Readers expecting a history of gaming will be pleased to discover this entertaining autobiography from a celebrated pioneer instrumental in the development of Assassin's Creed, The Division, Avatar, and other popular games. Born in the late '60s, Polfeldt grew up in Sweden wearing black and hanging out with weirdos, got his master's degree in painting, accidentally wandered into a job at a web agency, met some programmers—and then his real life began. Dividing his story into two parts, 1998-2008 and 2008-2016, Polfeldt shares insights about his creative process, collaborations, business dealings, marketing pitches, celebrity anecdotes, triumphs, tragedies, and personal adventures that parallel the development of video gaming from kid stuff to a multimillion-dollar entertainment industry. A great storyteller, Polfeldt comes across as truthful and self-effacing, provides ample context and juicy details, and occasionally wanders into entertaining sidebars. His culminating chapter poetically sums up his life thus far as an artist, emphasizing his never-ending search for magic and excitement. Polfeldt is a dreamer indeed, and gamers are lucky to be invited into his creative worlds.



Publishers weekly


Art erupts from the crassest of commerce in this rollicking memoir by a video-game studio chief.

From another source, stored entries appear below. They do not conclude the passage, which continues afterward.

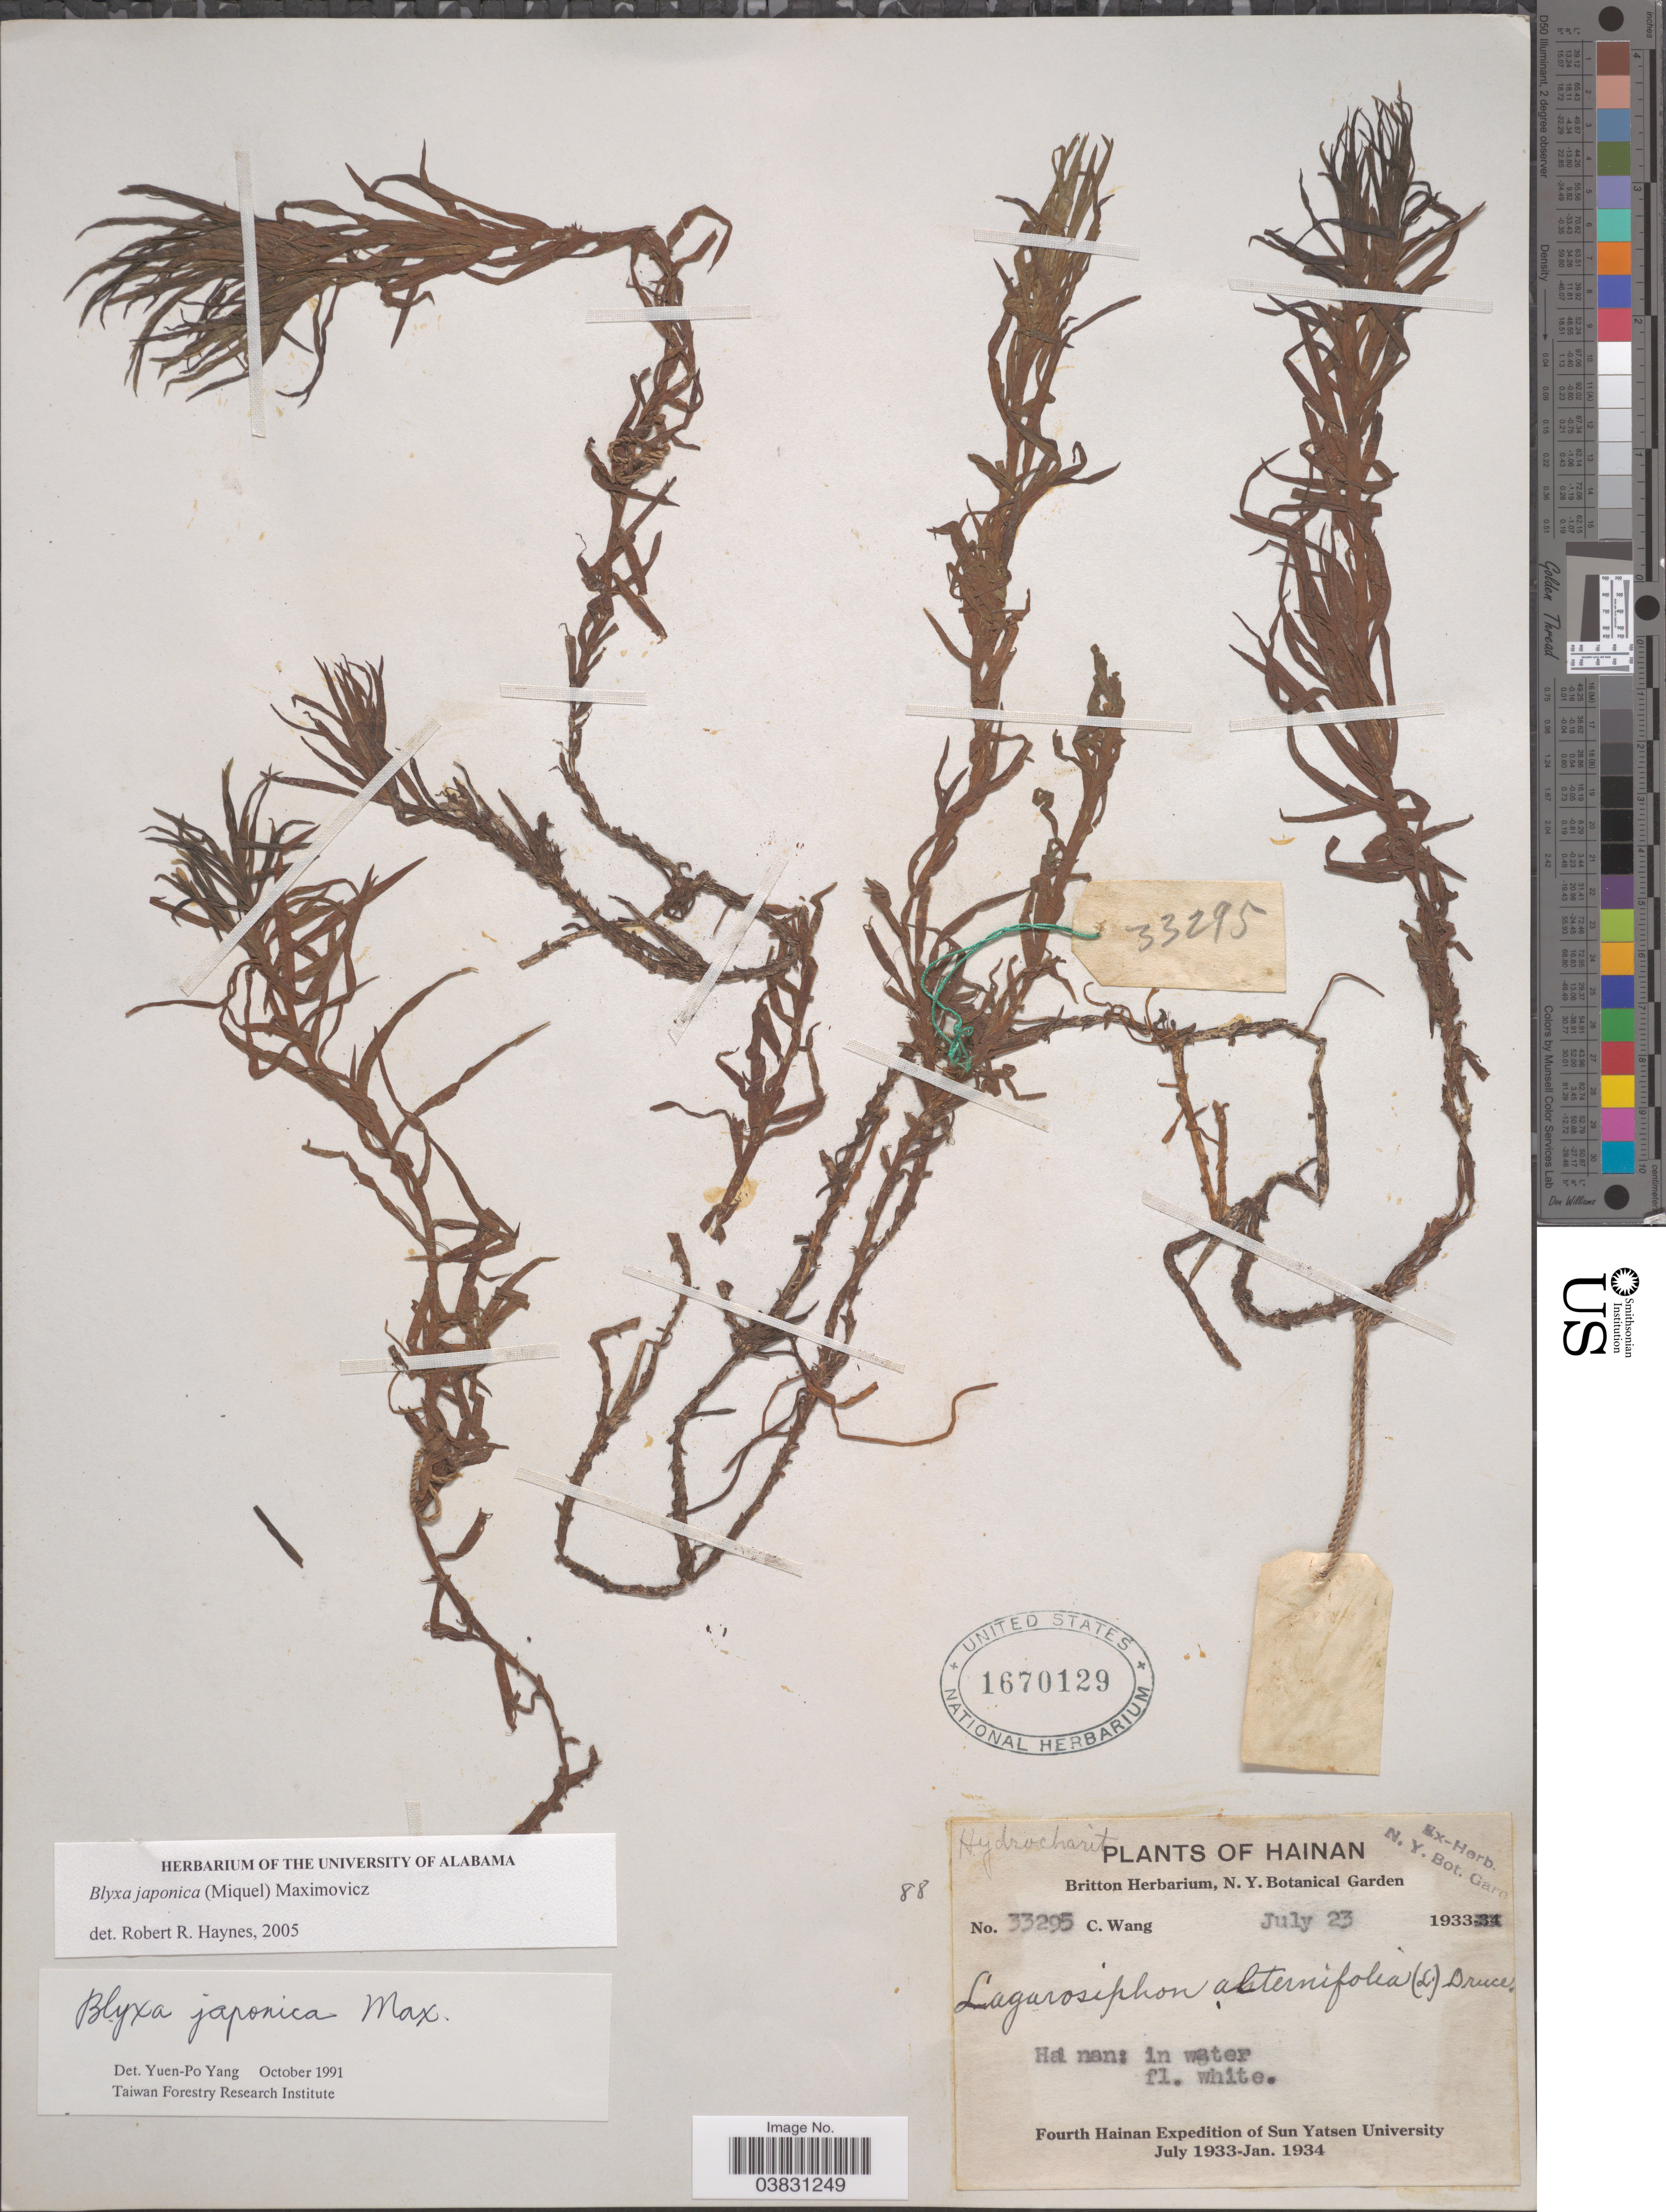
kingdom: Plantae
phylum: Tracheophyta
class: Liliopsida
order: Alismatales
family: Hydrocharitaceae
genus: Blyxa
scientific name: Blyxa japonica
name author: Maxim. et al.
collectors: C. Wang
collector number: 33295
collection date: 1933-07-23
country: China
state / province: Hainan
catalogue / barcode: US 1670129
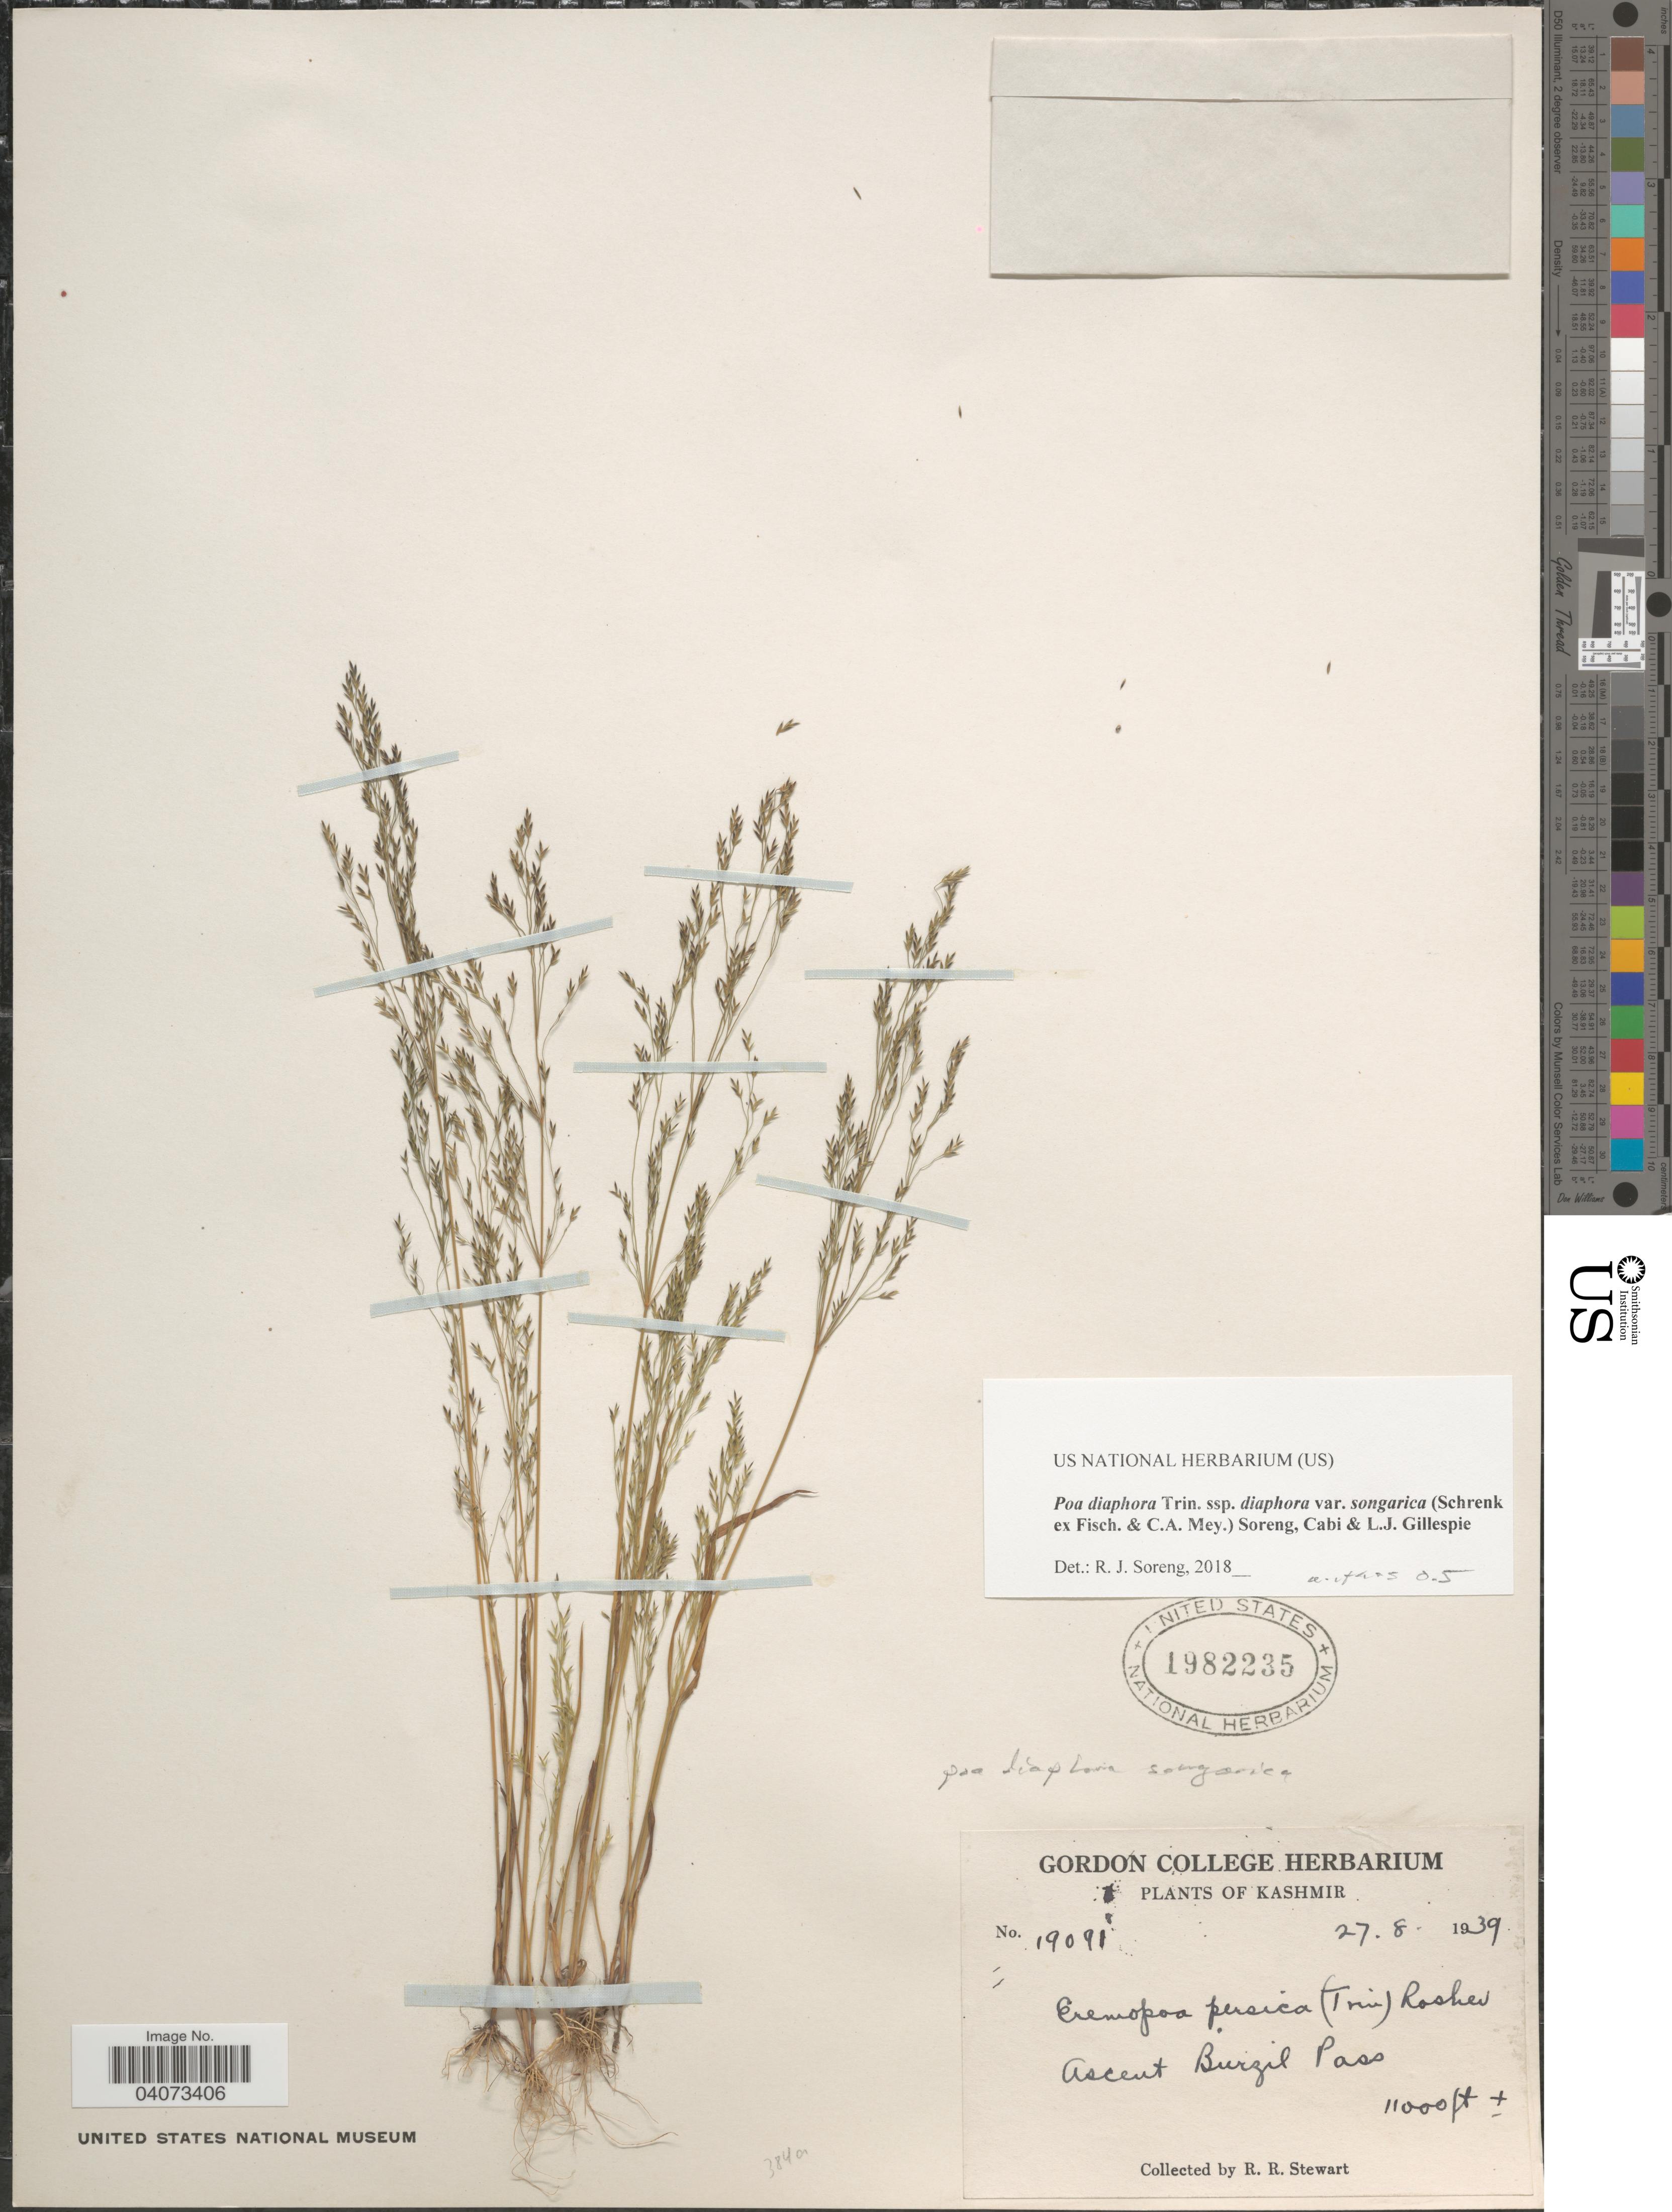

Polfeldt recounts his path from being a dreamy Swedish art-school grad to head of game developer Ubisoft’s Massive Entertainment subsidiary, maker of mega-seller The Division, in which special-ops fighters battle bad guys in a plague-ridden Manhattan. He paints the industry as Hollywood without the movie stars (his meeting with James Cameron to explore an Avatar-based game is a study in unspoken power-plays), but still full of temperamental creatives—software engineers, artists, scriptwriters—whose egos need massaging and executives who put profits ahead of quality. (“[E]veryone knows it's great, but no one wants to pay for it,” says one suit of a gorgeous but mediocre-selling war game.) Amid the money-grubbing and high-pressure coding crises Polfeldt recounts miracles of immersive visual art and epic storytelling his team managed to pull off (such as jumping in at the last minute to help finish an Assassin’s Creed game called Revelations). Polfeldt delivers insightful commentary on gaming tech, as well as piquant character sketches. (“He was a smoker, the kind who smokes with no guilt, as if to signal I am killing myself and I like it,” he writes of a “closer” sent to crack the whip on a project.) The result is an entertaining and nuanced look at the human side of digital media



Vernes Insights


All businesses will be organized like the movie/gaming industry. That’s why I love David Polfeldt’s easy-to-read book 
The Dream Architects which details the rise of Massive Entertainment, a division of Ubisoft, one of the most successful gaming firms in the world (Assassin’s Creed, Clancy’s The Division, and more). But first, go right to the end of the book and learn about a “secret” Italian approach to playing pool. Then read the last chapter of the book second. And if it were easy, this would be the perfect book to read backwards. One key lesson – an unbelievable focus on quality, to the nth degree, is how Massive won over James Cameron to build the Avatar game, coming soon!